21.9.14

Agile Delivery vs. Prototyping

  • Dan George
    Dan
    Principal Software Engineer at Grass Valley, A Belden Brand
    In a sense, your colleague has it right. Software is an example of production via prototype replication. We create the original, replicate it and distribute the replicas. However, I doubt that's what he meant.

    He probably thinks of a prototype as something that demonstrates some attributes of the real thing but not all. If this is his definition then he is missing that what is delivered at the end of the sprint *is the real thing*.

    In the late 80's and into the 90's we learned that sw prototypes were relatively expensive compared to the real thing. HW prototypes usually serve their purpose at much less cost than creating a real thing. Not so for sw. Also, too often the sw prototype seemed close enough and was shipped. The quick-n-dirty code lacked non-functional features and was costly in the long run.

    This ties into the value of documentation. If prototypes were expensive, why not just document what the product will look like and then build it? Well, turns out we are not so good at describing a software product on "paper." We can do screen-shots and such but over time we realized that documenting the product was less useful than prototyping and almost as expensive (or even more expensive).

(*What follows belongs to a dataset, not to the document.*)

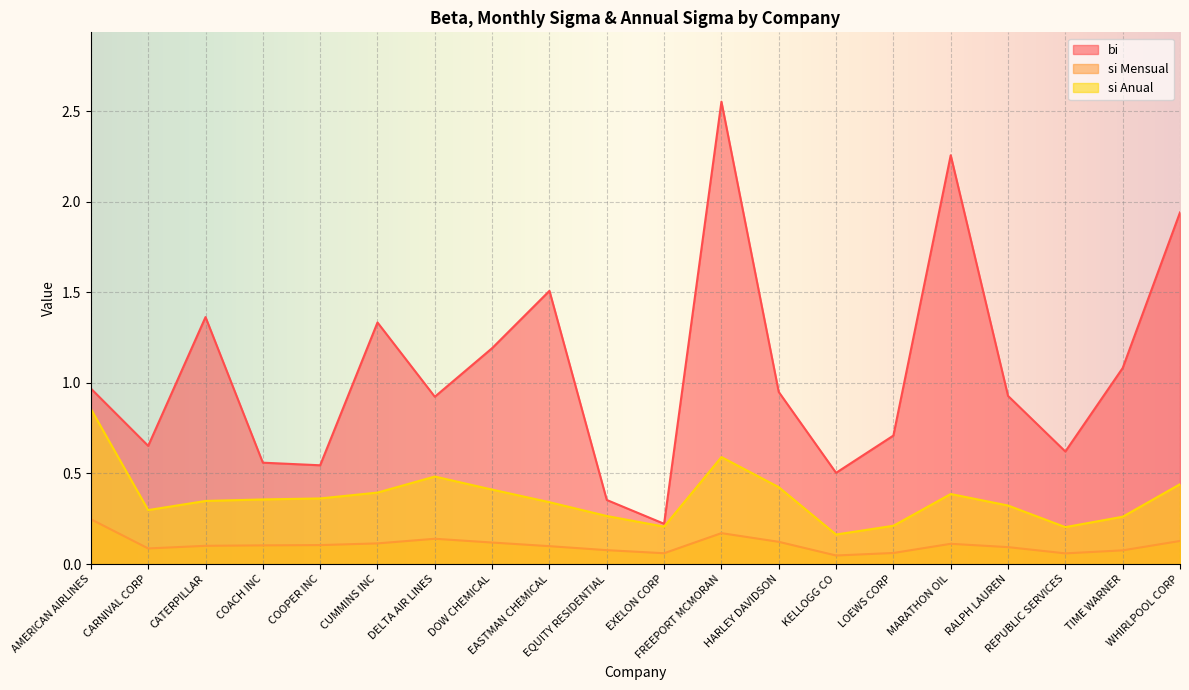

Rank the series by their average value, from highest to lowest.

bi, si Anual, si Mensual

    As much as we wish we were effective at validating the product on paper, we cannot seem to do it. We have to create a functional program to validate it. We learned that developing something that is functionally close, but lacking non-functional characteristics, was too expensive. We have to build it right the first time (ironic, eh?). Since we have to go to the extent of meeting both functional and non-functional requirements, we had better make sure we are building the right thing. Thus, we build it in small functional steps that are implemented well. Theoretically, we should be able to come up with something more efficient but every attempt as been less efficient or ineffective (or both).